Le Tribunal Administratif de Nice a été saisi par M. B... d’une requête en excès de pouvoir visant à contester un arrêté préfectoral du 10 novembre 2025, qui portait exécution d’une obligation de quitter le territoire français et prononçait son placement en rétention administrative. Le juge a rejeté la requête comme portée devant une juridiction incompétente, en application de l’article L. 741-10 du code de l’entrée et du séjour des étrangers et du droit d’asile, qui attribue au juge judiciaire la compétence exclusive pour connaître des décisions de placement en rétention. Par conséquent, la solution retenue est un rejet pour incompétence de la juridiction administrative, fondé sur l’article R. 222-1 du code de justice administrative.
Texte intégral
Vu la procédure suivante :
Par une requête, enregistrée le 12 novembre 2025, M. A... B..., représenté par Me Okar, demande au tribunal :
1°) d’annuler l’arrêté du 10 novembre 2025 pris par le préfet des Alpes-Maritimes portant exécution d’une obligation de quitter le territoire français et prononçant son placement en rétention ;
2°) d’ordonner la main levée de la mesure de rétention administrative ;
3°) de mettre à la charge de l’Etat la somme de 1 200 euros sur le fondement de l’article L. 761-1 du code de justice administrative.

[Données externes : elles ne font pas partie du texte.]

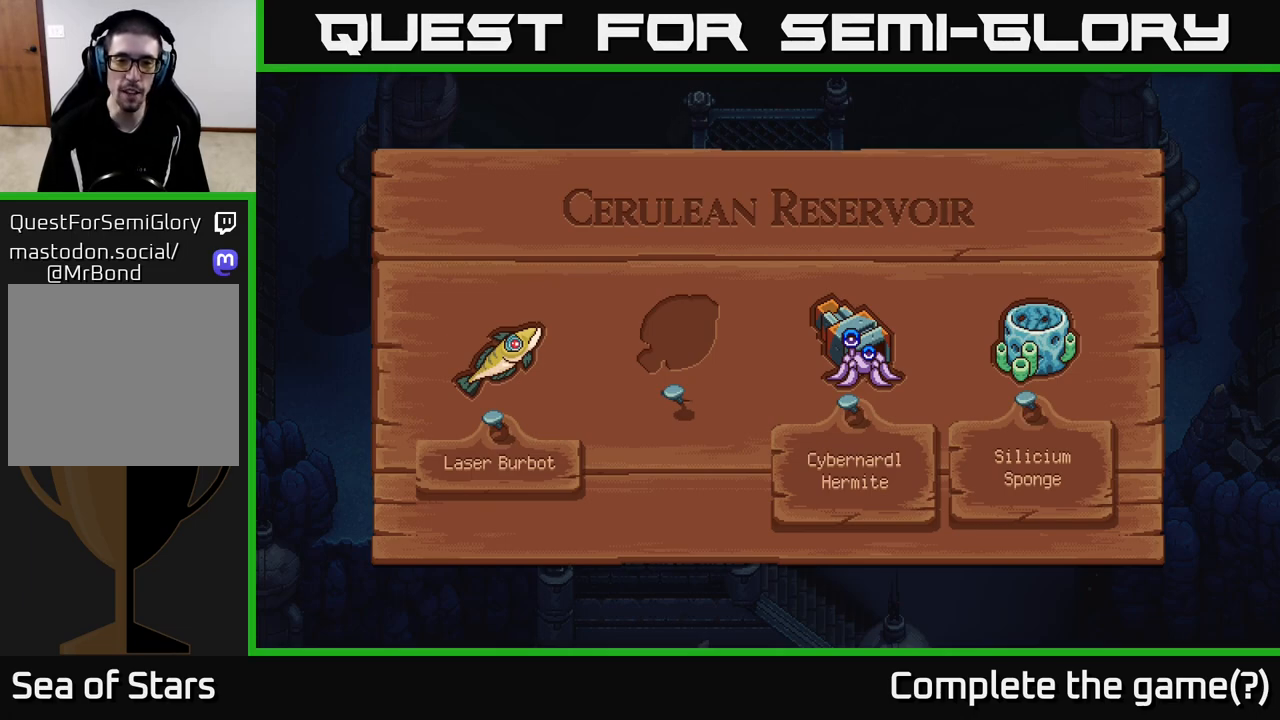
{"buttons": [], "left_stick": "center", "right_stick": "center", "events": []}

Vu les autres pièces du dossier.
Vu :
- le code de l'entrée et du séjour des étrangers et du droit d'asile ;
- le code de justice administrative.
La présidente du tribunal administratif de Nice a désigné Mme Cueilleron, conseillère, pour statuer sur les requêtes relevant de la procédure prévue à l’article L. 921-2 du code de l'entrée et du séjour des étrangers et du droit d'asile.
Considérant ce qui suit :
Aux termes de l'article R. 222-1 du code de justice administrative : « Les présidents de tribunal administratif (...) et les présidents de formation de jugement des tribunaux (…) peuvent, par ordonnance : (…) 2° Rejeter les requêtes ne relevant manifestement pas de la compétence de la juridiction administrative ; (…). Aux termes de l’article L. 741-10 du code de l’entrée et du séjour des étrangers et du droit d’asile : « L'étranger qui fait l'objet d'une décision de placement en rétention peut la contester devant le magistrat du siège du tribunal judiciaire, dans un délai de quatre-vingt-seize heures à compter de sa notification. (…) ».

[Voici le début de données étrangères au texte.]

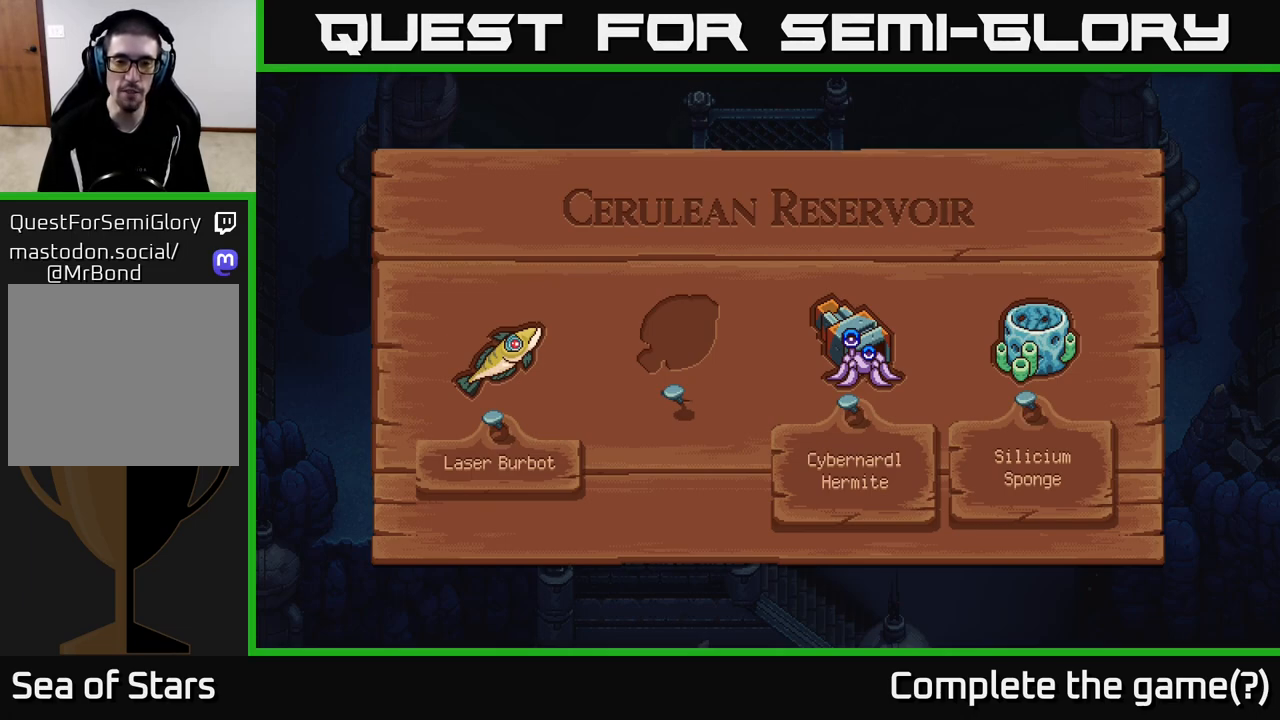
{"buttons": [], "left_stick": "center", "right_stick": "center", "events": []}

Il résulte des dispositions de l’article L. 741-10 du code de l’entrée et du séjour des étrangers et du droit d’asile que le juge judiciaire est seul compétent pour connaître des décisions de placement en rétention. Par suite, la requête de M. B..., tendant à l’annulation de la décision du préfet des Alpes-Maritimes ordonnant son placement en rétention administrative, ne relève pas de la compétence du tribunal administratif.
Il résulte de ce qui précède que les conclusions de la requête de
M. B... doivent être rejetées comme portées devant une juridiction incompétente pour en connaître, en application du 2° de l’article R. 222-1 du code de justice administrative.
O R D O N N E:
Article 1er : La requête de M. B... est rejetée comme portée devant un ordre de juridiction incompétent pour en connaître.
Article 2 : La présente ordonnance sera notifiée à M. A... B....
Fait à Nice, le 17 novembre 2025.
La magistrate désignée,
signé
S. CUEILLERON
La République mande et ordonne au préfet des Alpes-Maritimes en ce qui le concerne ou à tous commissaires de justice à ce requis en ce qui concerne les voies de droit commun contre les parties privées, de pourvoir à l’exécution de la présente décision.